--- START ---

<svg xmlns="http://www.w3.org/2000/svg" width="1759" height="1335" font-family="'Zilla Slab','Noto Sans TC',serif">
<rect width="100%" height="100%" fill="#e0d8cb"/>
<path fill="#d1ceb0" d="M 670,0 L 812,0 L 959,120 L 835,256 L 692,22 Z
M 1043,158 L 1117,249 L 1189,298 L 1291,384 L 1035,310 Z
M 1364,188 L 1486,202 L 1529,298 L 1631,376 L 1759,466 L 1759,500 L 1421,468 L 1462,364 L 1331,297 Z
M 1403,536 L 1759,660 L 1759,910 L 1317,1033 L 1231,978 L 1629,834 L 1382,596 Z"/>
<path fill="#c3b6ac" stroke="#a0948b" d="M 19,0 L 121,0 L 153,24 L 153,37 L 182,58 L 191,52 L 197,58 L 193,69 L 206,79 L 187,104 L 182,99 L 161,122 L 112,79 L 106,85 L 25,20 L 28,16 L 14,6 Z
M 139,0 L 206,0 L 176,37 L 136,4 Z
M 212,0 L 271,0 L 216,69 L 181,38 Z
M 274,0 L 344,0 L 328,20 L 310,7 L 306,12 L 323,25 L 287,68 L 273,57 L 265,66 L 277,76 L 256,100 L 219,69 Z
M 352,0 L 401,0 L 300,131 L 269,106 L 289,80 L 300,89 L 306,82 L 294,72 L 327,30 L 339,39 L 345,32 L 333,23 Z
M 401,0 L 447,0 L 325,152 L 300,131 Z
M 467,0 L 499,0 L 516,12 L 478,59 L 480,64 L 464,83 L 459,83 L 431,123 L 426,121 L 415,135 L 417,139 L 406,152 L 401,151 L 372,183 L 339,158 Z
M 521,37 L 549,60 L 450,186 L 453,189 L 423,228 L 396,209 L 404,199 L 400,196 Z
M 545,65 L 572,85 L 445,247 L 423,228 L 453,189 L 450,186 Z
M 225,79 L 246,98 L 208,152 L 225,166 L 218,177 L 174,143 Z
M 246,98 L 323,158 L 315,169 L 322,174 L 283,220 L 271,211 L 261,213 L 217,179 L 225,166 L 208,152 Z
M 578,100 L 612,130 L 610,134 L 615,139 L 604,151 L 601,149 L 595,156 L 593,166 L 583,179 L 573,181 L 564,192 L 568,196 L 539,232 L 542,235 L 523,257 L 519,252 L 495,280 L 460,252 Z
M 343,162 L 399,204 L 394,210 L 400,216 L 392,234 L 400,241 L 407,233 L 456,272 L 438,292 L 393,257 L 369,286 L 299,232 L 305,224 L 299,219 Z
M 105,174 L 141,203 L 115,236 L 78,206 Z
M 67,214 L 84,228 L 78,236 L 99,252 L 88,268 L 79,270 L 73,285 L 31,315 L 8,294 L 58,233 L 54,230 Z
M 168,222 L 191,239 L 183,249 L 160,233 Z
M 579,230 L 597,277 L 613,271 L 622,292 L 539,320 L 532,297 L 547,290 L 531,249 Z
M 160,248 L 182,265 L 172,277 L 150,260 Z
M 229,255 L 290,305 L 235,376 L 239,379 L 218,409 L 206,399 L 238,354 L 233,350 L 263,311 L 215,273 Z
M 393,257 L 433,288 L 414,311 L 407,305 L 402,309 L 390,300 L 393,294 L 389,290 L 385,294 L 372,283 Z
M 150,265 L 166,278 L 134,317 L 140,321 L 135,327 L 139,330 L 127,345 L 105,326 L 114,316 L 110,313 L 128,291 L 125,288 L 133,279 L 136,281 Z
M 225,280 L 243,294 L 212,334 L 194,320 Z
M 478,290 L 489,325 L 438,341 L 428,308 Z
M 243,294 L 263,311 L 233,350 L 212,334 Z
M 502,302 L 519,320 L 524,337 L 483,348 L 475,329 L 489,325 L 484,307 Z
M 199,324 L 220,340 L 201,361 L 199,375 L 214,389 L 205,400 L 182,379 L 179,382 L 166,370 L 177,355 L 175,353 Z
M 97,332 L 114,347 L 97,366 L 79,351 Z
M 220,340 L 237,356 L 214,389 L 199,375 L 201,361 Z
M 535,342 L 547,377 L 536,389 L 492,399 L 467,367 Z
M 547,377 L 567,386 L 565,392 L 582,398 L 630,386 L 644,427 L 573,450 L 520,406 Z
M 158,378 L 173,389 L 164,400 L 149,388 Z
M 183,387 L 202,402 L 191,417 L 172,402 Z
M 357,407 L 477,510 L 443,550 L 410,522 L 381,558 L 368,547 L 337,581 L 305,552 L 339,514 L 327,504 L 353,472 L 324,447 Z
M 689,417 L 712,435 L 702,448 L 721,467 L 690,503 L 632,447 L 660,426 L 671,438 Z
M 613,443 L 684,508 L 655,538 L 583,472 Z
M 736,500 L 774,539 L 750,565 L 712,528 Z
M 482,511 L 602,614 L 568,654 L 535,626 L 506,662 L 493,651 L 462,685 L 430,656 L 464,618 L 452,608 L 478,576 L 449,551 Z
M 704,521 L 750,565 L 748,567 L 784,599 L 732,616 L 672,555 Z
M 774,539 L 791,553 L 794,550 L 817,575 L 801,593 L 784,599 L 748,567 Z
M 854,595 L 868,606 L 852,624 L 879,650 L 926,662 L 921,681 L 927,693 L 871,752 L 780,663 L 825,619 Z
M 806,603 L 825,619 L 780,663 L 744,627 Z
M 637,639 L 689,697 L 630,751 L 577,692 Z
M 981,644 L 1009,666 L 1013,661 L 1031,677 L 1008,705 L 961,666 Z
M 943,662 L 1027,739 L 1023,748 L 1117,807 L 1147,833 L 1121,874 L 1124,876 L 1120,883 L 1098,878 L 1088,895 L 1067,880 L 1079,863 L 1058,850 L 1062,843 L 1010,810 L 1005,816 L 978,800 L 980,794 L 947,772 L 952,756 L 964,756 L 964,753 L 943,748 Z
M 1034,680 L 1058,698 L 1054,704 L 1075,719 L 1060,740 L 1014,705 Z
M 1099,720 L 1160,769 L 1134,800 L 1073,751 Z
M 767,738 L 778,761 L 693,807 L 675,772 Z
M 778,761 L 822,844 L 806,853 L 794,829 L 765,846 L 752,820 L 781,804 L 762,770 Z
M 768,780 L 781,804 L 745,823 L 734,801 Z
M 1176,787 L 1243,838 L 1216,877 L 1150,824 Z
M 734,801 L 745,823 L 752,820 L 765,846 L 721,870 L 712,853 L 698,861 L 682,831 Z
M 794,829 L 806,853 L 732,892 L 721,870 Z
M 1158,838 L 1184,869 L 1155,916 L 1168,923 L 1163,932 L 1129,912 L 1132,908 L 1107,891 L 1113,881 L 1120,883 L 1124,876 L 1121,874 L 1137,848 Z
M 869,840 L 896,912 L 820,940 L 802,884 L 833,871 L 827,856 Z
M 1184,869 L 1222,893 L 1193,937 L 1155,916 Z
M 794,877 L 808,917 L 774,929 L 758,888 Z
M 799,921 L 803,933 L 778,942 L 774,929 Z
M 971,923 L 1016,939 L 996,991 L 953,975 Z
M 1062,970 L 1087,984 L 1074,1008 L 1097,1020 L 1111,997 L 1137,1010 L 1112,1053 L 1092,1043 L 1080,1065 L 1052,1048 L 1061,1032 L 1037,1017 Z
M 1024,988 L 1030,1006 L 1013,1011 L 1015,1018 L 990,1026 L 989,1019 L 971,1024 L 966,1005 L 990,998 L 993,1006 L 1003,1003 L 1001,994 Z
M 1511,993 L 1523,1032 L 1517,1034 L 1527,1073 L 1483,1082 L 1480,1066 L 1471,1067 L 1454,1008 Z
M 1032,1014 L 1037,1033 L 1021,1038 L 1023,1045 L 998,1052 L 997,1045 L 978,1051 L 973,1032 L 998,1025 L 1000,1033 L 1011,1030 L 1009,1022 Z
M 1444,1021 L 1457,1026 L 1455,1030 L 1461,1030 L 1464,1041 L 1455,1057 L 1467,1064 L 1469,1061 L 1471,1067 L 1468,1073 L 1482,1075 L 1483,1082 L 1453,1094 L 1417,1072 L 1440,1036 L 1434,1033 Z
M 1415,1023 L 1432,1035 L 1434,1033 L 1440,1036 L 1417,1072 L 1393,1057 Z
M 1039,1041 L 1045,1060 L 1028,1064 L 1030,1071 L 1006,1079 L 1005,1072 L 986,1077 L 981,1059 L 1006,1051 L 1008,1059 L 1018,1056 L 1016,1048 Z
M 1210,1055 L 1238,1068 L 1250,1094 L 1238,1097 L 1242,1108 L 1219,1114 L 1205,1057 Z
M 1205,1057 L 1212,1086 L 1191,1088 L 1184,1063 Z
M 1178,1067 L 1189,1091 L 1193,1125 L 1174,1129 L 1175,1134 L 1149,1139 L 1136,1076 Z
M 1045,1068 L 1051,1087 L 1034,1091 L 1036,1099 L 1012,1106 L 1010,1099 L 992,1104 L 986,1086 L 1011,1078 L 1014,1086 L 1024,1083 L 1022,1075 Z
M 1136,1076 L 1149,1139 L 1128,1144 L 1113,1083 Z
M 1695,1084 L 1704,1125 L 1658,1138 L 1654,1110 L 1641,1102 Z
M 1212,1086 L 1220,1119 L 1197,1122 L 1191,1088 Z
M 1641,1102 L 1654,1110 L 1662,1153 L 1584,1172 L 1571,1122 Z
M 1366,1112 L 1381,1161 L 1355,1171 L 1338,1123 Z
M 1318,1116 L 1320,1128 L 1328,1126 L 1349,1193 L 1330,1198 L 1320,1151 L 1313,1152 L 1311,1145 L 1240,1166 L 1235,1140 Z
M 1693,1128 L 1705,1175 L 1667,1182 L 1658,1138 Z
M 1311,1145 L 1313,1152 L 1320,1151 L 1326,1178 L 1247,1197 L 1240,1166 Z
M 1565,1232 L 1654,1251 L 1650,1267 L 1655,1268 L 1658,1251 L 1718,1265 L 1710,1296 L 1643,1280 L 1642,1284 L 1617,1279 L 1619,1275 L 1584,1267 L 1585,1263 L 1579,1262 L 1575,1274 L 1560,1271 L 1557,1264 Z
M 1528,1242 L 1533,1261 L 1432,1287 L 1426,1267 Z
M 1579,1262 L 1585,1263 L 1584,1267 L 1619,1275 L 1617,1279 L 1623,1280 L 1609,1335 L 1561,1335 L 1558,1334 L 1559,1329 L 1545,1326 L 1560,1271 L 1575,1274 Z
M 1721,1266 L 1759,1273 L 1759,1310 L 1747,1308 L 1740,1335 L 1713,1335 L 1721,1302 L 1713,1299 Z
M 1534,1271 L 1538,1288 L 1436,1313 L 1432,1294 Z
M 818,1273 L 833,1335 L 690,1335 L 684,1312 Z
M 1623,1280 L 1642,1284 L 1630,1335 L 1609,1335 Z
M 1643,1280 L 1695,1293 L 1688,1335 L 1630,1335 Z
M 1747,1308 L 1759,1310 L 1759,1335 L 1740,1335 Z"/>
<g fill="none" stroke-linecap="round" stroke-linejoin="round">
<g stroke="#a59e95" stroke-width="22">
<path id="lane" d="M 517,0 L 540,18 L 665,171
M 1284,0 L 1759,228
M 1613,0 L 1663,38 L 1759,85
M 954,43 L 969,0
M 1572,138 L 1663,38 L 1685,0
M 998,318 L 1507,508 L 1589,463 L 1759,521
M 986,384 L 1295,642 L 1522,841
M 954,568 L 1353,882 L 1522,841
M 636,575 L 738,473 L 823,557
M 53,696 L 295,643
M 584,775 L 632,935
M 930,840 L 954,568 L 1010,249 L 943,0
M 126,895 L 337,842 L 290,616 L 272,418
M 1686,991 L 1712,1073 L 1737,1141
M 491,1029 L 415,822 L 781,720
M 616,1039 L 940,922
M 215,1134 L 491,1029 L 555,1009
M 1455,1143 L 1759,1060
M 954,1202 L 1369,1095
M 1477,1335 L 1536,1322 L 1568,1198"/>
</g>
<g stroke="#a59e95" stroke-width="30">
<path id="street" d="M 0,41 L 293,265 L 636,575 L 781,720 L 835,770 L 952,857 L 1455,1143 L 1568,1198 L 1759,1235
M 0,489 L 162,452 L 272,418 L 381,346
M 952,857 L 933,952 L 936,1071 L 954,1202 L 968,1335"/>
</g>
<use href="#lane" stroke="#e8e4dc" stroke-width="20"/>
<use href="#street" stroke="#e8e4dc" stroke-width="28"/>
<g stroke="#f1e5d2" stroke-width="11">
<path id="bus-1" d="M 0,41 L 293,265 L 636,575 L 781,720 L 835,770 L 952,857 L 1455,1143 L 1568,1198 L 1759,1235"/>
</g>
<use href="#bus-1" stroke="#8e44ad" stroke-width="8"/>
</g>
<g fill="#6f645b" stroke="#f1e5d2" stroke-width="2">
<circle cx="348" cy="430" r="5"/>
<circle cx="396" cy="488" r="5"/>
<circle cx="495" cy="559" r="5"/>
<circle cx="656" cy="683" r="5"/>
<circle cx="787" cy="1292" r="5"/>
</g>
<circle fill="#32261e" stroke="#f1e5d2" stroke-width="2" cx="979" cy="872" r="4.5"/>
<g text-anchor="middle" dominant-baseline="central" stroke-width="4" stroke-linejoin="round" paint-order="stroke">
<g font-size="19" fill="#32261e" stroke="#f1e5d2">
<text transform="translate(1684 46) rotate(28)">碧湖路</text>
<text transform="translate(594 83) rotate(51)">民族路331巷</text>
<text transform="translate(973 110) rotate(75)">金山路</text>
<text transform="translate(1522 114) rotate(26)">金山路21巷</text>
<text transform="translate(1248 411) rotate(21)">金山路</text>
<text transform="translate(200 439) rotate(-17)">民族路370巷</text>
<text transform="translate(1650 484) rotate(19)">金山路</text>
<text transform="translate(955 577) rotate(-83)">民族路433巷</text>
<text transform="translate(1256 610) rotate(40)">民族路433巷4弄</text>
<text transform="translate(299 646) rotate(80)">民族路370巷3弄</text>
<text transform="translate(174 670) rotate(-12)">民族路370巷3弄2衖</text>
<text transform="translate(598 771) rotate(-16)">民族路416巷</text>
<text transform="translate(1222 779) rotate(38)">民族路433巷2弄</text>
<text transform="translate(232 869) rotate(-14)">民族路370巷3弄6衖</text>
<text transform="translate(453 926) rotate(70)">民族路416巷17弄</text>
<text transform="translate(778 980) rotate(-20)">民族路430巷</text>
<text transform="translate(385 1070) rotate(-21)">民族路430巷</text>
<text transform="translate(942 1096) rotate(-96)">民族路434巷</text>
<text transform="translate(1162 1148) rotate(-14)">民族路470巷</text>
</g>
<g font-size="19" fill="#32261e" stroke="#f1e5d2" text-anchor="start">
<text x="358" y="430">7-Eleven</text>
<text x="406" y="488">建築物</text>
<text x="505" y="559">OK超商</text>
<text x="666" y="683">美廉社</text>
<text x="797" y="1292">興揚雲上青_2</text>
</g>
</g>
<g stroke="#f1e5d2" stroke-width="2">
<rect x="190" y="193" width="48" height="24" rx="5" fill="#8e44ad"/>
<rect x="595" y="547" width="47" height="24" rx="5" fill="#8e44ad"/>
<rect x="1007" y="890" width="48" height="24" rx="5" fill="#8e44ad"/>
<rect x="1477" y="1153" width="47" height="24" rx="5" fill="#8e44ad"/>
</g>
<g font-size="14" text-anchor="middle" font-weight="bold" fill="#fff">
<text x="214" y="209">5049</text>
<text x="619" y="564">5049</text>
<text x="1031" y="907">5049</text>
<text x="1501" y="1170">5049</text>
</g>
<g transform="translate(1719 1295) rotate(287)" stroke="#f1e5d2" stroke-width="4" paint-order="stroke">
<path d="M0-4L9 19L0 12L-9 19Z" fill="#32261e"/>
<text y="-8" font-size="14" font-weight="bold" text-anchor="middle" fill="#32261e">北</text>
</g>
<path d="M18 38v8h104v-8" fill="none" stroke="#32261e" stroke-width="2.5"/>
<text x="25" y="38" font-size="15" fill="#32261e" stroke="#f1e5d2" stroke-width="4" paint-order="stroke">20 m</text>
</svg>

--- END ---

_Directions_: Return every line of the data above in which "round" appears.

_Answer to this exercise_:
<g fill="none" stroke-linecap="round" stroke-linejoin="round">
<g text-anchor="middle" dominant-baseline="central" stroke-width="4" stroke-linejoin="round" paint-order="stroke">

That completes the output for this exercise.